When the heartbreaking, loveless 80’s were in full swing our family should have been the canary in the coal mine, a sign of things to come. Someone should have stopped the whole circus and pointed toward us with fear in their eyes. Some did. No one listened.
And still no one listens. The cruel blueprint of the 80’s was used to build our world of today. Our world of inequality, insecurity, aggressive de-humanising, blame, precariousness and amorality where powerful, privileged people claw more and more for themselves as they throw their permanent wild-eyed mega-tantrums. Our world of fabricated conspiracies that divide and pit us against each other. Our world of punching downwards toward the powerless, the lost and the brave. Our world where six deadly sins are celebrated and the seventh too, if you’re wealthy enough. Our world where the bees no longer paint magnificent audio-portraits at tiny altitudes because most of them are gone.
My family learned the hard way that a heart is an easy thing to break. Each time it’s a little more difficult to put back together. Eventually it’s just broken down. It works, it functions, but no one would want it. Some hearts you couldn’t even give away. There’s a fine and delicate line between love and hate, between laughter and crying, between friend and enemy, between sister and sister. A line that’s easily traversed when love departs. A line that was crossed in the 80’s as we were all dragged closer and closer to emptiness.
And now the experience of my family has become the experience of us all. Now we are all becoming increasingly voiceless, ignored and irrelevant unless we have access to power. When John McEnroe once bellowed out at the world because it made a difference, we now scream at the world’s umpire while he utterly and absolutely ignores us.
The microscopic and the macroscopic are illusions. Every atomic fluctuation ripples along the infinite. Every minute human action creates an everlasting unfolding template. When we are supportive of each other, unconditionally accepting of each other, curious and open with each other, when we are forgiving and compassionate with each other, then we paint unfolding templates of potential through love. But we haven’t been those things. So we live with the template we’ve created on a family, a societal and a planetary level. And no one is teaching us how to stop and change paths.

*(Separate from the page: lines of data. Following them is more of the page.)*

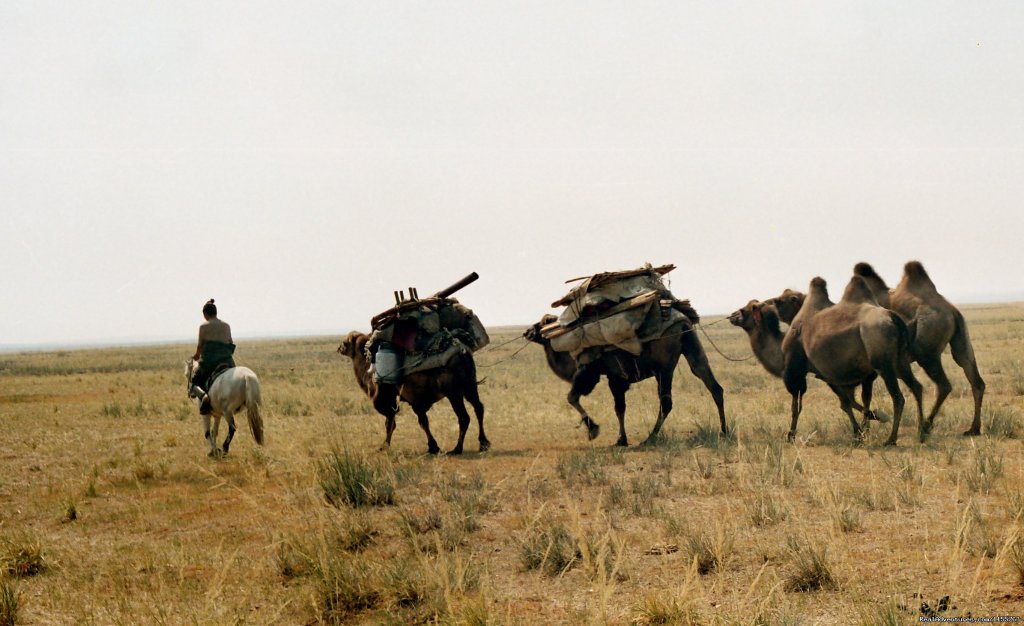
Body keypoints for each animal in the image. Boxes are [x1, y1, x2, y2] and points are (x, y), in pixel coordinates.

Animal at [335, 334, 487, 454]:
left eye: (345, 342)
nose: (339, 348)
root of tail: (462, 353)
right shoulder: (414, 400)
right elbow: (421, 422)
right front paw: (433, 447)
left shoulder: (389, 399)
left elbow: (391, 423)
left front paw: (384, 446)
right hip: (469, 386)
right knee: (479, 408)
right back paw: (483, 444)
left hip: (454, 393)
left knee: (464, 417)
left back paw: (457, 449)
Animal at [528, 307, 729, 446]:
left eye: (543, 322)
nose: (528, 331)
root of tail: (683, 321)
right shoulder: (617, 377)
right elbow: (620, 408)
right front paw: (621, 439)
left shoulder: (590, 371)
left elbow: (573, 397)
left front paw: (594, 429)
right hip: (691, 345)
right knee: (713, 385)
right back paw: (724, 431)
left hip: (664, 367)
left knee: (666, 402)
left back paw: (650, 437)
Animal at [774, 274, 929, 446]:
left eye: (780, 301)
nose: (774, 308)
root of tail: (894, 318)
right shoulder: (845, 376)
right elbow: (855, 400)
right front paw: (864, 429)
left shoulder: (800, 370)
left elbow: (800, 404)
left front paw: (790, 435)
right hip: (900, 361)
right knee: (916, 387)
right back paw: (921, 433)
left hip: (884, 364)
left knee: (898, 397)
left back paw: (891, 439)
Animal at [851, 259, 987, 436]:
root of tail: (952, 311)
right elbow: (865, 395)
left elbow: (864, 395)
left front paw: (864, 429)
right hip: (961, 339)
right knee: (975, 378)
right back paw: (973, 428)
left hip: (926, 353)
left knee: (944, 385)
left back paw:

I realised something in the pastures, lying alone, smothered in cow saliva, I realised that there are no words or rules or rituals that are true in the human world. There is only consensus. And that consensual agreements can only be made with mutual respect and equality. Otherwise we have a imbalanced, unstable, pretence of a society fuelled by power and ego.
So, in the end, although it was McEnroe who got me thinking, I was wrong about him. From my extremity he seemed like he was challenging the world of rules and power, but he wasn’t righting the world, dismantling power and asserting moral values. He was just another canary in the coal mine fluttering about in an increasingly atomised world where all of us would eventually be left alone to scream at our umpires to no avail.
I happened upon a pasture of cows a while back. And of course I lay down and waited. I’m still waiting there now. As I’ve always been. Waiting. Waiting. Waiting. What about you? What are you doing?
Very compelling Jonathan. I was studying at the London School of Economics in 1979. I could feel the anger and frustration when I was there. I attended a punk rock concert, I think The Clash. I know now that England, the once Great Empire was in its third decade of economic decline. The USA has begun the same decline. But your short reverie in the cow field was really touching. Good job.
Unable to stop reading once I started. Compelling, painful insight.